## [Exercise aim]
Line by line, copy the entries exactly, excluding the pictures.

- Opening Delimiter -

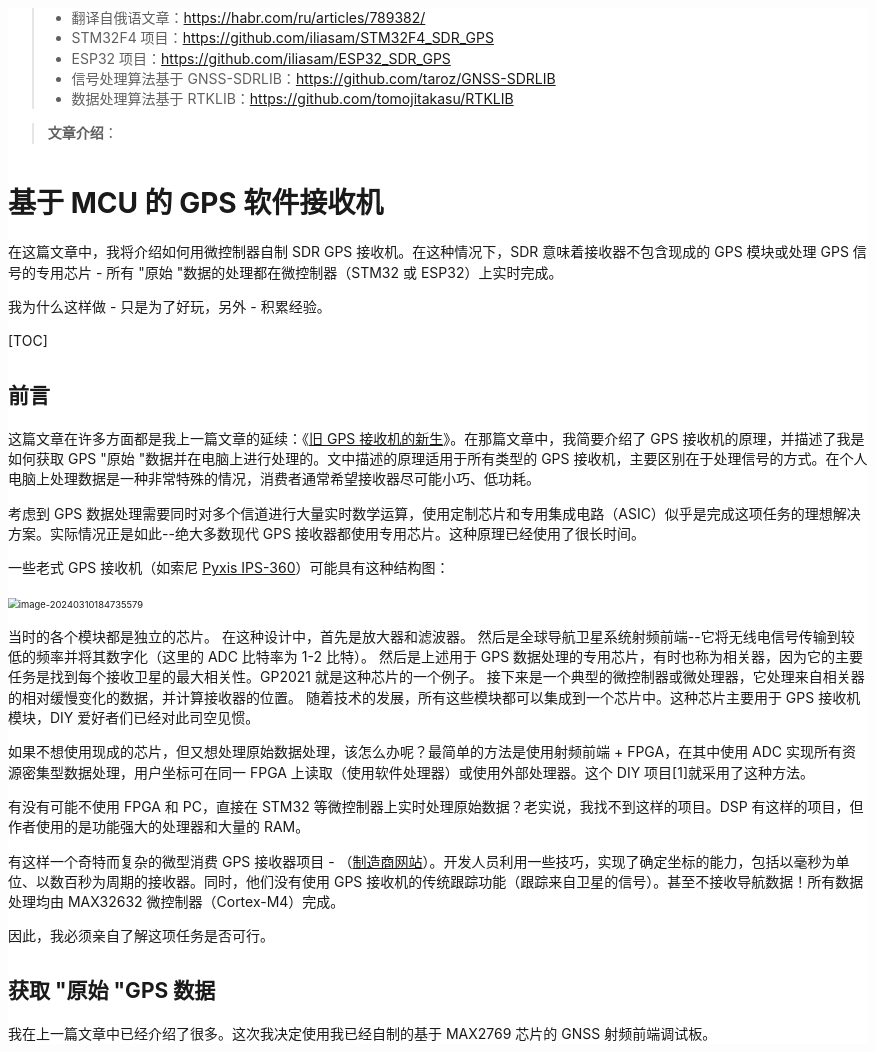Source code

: > * 翻译自俄语文章：https://habr.com/ru/articles/789382/
> * STM32F4 项目：https://github.com/iliasam/STM32F4_SDR_GPS
> * ESP32 项目：https://github.com/iliasam/ESP32_SDR_GPS
> * 信号处理算法基于 GNSS-SDRLIB：https://github.com/taroz/GNSS-SDRLIB
> * 数据处理算法基于 RTKLIB：https://github.com/tomojitakasu/RTKLIB

> **文章介绍**：
>
> 

# 基于 MCU 的 GPS 软件接收机

在这篇文章中，我将介绍如何用微控制器自制 SDR GPS 接收机。在这种情况下，SDR 意味着接收器不包含现成的 GPS 模块或处理 GPS 信号的专用芯片 - 所有 "原始 "数据的处理都在微控制器（STM32 或 ESP32）上实时完成。

我为什么这样做 - 只是为了好玩，另外 - 积累经验。

[TOC]

## 前言

这篇文章在许多方面都是我上一篇文章的延续：《[旧 GPS 接收机的新生](https://habr.com/ru/articles/765402/)》。在那篇文章中，我简要介绍了 GPS 接收机的原理，并描述了我是如何获取 GPS "原始 "数据并在电脑上进行处理的。文中描述的原理适用于所有类型的 GPS 接收机，主要区别在于处理信号的方式。在个人电脑上处理数据是一种非常特殊的情况，消费者通常希望接收器尽可能小巧、低功耗。

考虑到 GPS 数据处理需要同时对多个信道进行大量实时数学运算，使用定制芯片和专用集成电路（ASIC）似乎是完成这项任务的理想解决方案。实际情况正是如此--绝大多数现代 GPS 接收器都使用专用芯片。这种原理已经使用了很长时间。

一些老式 GPS 接收机（如索尼 [Pyxis IPS-360](http://retro-gps.info/Sony/Sony-Pyxis-IPS-360/index.html)）可能具有这种结构图：

<img src="https://pic-bed-1316053657.cos.ap-nanjing.myqcloud.com/img/image-20240310184735579.png" alt="image-20240310184735579" style="zoom: 67%;" />

当时的各个模块都是独立的芯片。
在这种设计中，首先是放大器和滤波器。
然后是全球导航卫星系统射频前端--它将无线电信号传输到较低的频率并将其数字化（这里的 ADC 比特率为 1-2 比特）。
然后是上述用于 GPS 数据处理的专用芯片，有时也称为相关器，因为它的主要任务是找到每个接收卫星的最大相关性。GP2021 就是这种芯片的一个例子。
接下来是一个典型的微控制器或微处理器，它处理来自相关器的相对缓慢变化的数据，并计算接收器的位置。
随着技术的发展，所有这些模块都可以集成到一个芯片中。这种芯片主要用于 GPS 接收机模块，DIY 爱好者们已经对此司空见惯。

如果不想使用现成的芯片，但又想处理原始数据处理，该怎么办呢？最简单的方法是使用射频前端 + FPGA，在其中使用 ADC 实现所有资源密集型数据处理，用户坐标可在同一 FPGA 上读取（使用软件处理器）或使用外部处理器。这个 DIY 项目[1]就采用了这种方法。

有没有可能不使用 FPGA 和 PC，直接在 STM32 等微控制器上实时处理原始数据？老实说，我找不到这样的项目。DSP 有这样的项目，但作者使用的是功能强大的处理器和大量的 RAM。

有这样一个奇特而复杂的微型消费 GPS 接收器项目 - （[制造商网站](https://insidegnss.com/what-is-snapshot-positioning-and-what-advantages-does-it-offer/)）。开发人员利用一些技巧，实现了确定坐标的能力，包括以毫秒为单位、以数百秒为周期的接收器。同时，他们没有使用 GPS 接收机的传统跟踪功能（跟踪来自卫星的信号）。甚至不接收导航数据！所有数据处理均由 MAX32632 微控制器（Cortex-M4）完成。

因此，我必须亲自了解这项任务是否可行。

## 获取 "原始 "GPS 数据

我在上一篇文章中已经介绍了很多。这次我决定使用我已经自制的基于 MAX2769 芯片的 GNSS 射频前端调试板。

- Closing Delimiter -

## [Answer box]
Source code

: > * 翻译自俄语文章：https://habr.com/ru/articles/789382/
> * STM32F4 项目：https://github.com/iliasam/STM32F4_SDR_GPS
> * ESP32 项目：https://github.com/iliasam/ESP32_SDR_GPS
> * 信号处理算法基于 GNSS-SDRLIB：https://github.com/taroz/GNSS-SDRLIB
> * 数据处理算法基于 RTKLIB：https://github.com/tomojitakasu/RTKLIB

> **文章介绍**：
>
> 

# 基于 MCU 的 GPS 软件接收机

在这篇文章中，我将介绍如何用微控制器自制 SDR GPS 接收机。在这种情况下，SDR 意味着接收器不包含现成的 GPS 模块或处理 GPS 信号的专用芯片 - 所有 "原始 "数据的处理都在微控制器（STM32 或 ESP32）上实时完成。

我为什么这样做 - 只是为了好玩，另外 - 积累经验。

[TOC]

## 前言

这篇文章在许多方面都是我上一篇文章的延续：《[旧 GPS 接收机的新生](https://habr.com/ru/articles/765402/)》。在那篇文章中，我简要介绍了 GPS 接收机的原理，并描述了我是如何获取 GPS "原始 "数据并在电脑上进行处理的。文中描述的原理适用于所有类型的 GPS 接收机，主要区别在于处理信号的方式。在个人电脑上处理数据是一种非常特殊的情况，消费者通常希望接收器尽可能小巧、低功耗。

考虑到 GPS 数据处理需要同时对多个信道进行大量实时数学运算，使用定制芯片和专用集成电路（ASIC）似乎是完成这项任务的理想解决方案。实际情况正是如此--绝大多数现代 GPS 接收器都使用专用芯片。这种原理已经使用了很长时间。

一些老式 GPS 接收机（如索尼 [Pyxis IPS-360](http://retro-gps.info/Sony/Sony-Pyxis-IPS-360/index.html)）可能具有这种结构图：

<img src="https://pic-bed-1316053657.cos.ap-nanjing.myqcloud.com/img/image-20240310184735579.png" alt="image-20240310184735579" style="zoom: 67%;" />

当时的各个模块都是独立的芯片。
在这种设计中，首先是放大器和滤波器。
然后是全球导航卫星系统射频前端--它将无线电信号传输到较低的频率并将其数字化（这里的 ADC 比特率为 1-2 比特）。
然后是上述用于 GPS 数据处理的专用芯片，有时也称为相关器，因为它的主要任务是找到每个接收卫星的最大相关性。GP2021 就是这种芯片的一个例子。
接下来是一个典型的微控制器或微处理器，它处理来自相关器的相对缓慢变化的数据，并计算接收器的位置。
随着技术的发展，所有这些模块都可以集成到一个芯片中。这种芯片主要用于 GPS 接收机模块，DIY 爱好者们已经对此司空见惯。

如果不想使用现成的芯片，但又想处理原始数据处理，该怎么办呢？最简单的方法是使用射频前端 + FPGA，在其中使用 ADC 实现所有资源密集型数据处理，用户坐标可在同一 FPGA 上读取（使用软件处理器）或使用外部处理器。这个 DIY 项目[1]就采用了这种方法。

有没有可能不使用 FPGA 和 PC，直接在 STM32 等微控制器上实时处理原始数据？老实说，我找不到这样的项目。DSP 有这样的项目，但作者使用的是功能强大的处理器和大量的 RAM。

有这样一个奇特而复杂的微型消费 GPS 接收器项目 - （[制造商网站](https://insidegnss.com/what-is-snapshot-positioning-and-what-advantages-does-it-offer/)）。开发人员利用一些技巧，实现了确定坐标的能力，包括以毫秒为单位、以数百秒为周期的接收器。同时，他们没有使用 GPS 接收机的传统跟踪功能（跟踪来自卫星的信号）。甚至不接收导航数据！所有数据处理均由 MAX32632 微控制器（Cortex-M4）完成。

因此，我必须亲自了解这项任务是否可行。

## 获取 "原始 "GPS 数据

我在上一篇文章中已经介绍了很多。这次我决定使用我已经自制的基于 MAX2769 芯片的 GNSS 射频前端调试板。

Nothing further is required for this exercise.